Exercise requirements:
**1.** Translate this sentence from the article on birth weight and allergies into Spanish: "However, there was no link between a higher birth weight and the risk of childhood hay fever."
**2.** Repeat word for word the part of the article on birth weight and allergies that opens with the words containing "However, there was" and closes with "Dr Kathy Gatford.".

Exercise text:

Babies who are heavier at birth may have a higher risk of childhood allergies

New Australian research has found that babies who are heavier at birth may have a higher risk of a food allergy or eczema later in childhood.

Carried out by researchers at the University of Adelaide’s Robinson Research Institute, the new study looked at 42 studies including data on more than 2.1 million people with allergic dermatitis, commonly known as eczema, nearly 70,000 people with food allergies and over 100,000 people with allergic rhinitis or hay fever.

The team analyzed the studies to see if there was an association between birth weight, relative to its gestational age, and rates of allergies in both children and adults.

The findings, published in the Journal of Allergy and Clinical Immunology, showed that for each kilogram increase in a baby’s birth weight there was a 44 percent increased risk of developing a food allergy and a 17 percent increased risk of developing eczema in childhood.

However, there was no link between a higher birth weight and the risk of childhood hay fever.

“Allergic diseases including eczema, hay fever, food allergies, anaphylaxis and asthma are estimated to affect 30-40 per cent of the world’s population,” said lead author Dr Kathy Gatford.

Material shown:

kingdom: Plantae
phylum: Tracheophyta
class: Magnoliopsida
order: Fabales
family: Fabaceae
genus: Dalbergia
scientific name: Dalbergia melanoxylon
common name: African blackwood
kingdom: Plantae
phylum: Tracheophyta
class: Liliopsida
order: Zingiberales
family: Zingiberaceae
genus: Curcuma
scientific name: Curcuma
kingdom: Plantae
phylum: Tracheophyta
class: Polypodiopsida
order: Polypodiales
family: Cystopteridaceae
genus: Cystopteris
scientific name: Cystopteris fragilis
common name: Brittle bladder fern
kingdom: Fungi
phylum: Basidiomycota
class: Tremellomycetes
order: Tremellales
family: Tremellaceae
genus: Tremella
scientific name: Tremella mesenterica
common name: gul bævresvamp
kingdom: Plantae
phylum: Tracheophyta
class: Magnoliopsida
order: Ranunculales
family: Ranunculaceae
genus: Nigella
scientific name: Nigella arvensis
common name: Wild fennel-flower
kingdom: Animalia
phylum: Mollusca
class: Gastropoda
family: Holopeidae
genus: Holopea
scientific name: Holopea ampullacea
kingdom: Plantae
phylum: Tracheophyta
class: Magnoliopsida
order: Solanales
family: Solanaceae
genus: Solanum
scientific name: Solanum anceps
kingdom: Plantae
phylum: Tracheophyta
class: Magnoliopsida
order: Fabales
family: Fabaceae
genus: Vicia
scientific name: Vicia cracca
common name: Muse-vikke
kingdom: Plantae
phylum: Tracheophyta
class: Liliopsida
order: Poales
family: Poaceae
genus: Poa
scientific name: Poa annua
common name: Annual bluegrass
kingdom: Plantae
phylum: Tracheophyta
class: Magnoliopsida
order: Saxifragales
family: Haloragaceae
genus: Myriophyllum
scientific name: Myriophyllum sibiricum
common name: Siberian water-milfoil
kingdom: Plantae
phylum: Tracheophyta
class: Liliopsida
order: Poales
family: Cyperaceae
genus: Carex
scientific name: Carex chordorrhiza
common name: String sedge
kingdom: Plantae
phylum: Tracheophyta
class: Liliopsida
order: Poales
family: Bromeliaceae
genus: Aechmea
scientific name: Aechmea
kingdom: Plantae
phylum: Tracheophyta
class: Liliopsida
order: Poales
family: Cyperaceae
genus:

List of answers:
**1.** Sin embargo, no hubo relación entre un mayor peso al nacer y el riesgo de fiebre del heno en la infancia.

**2.**
However, there was no link between a higher birth weight and the risk of childhood hay fever.

“Allergic diseases including eczema, hay fever, food allergies, anaphylaxis and asthma are estimated to affect 30-40 per cent of the world’s population,” said lead author Dr Kathy Gatford.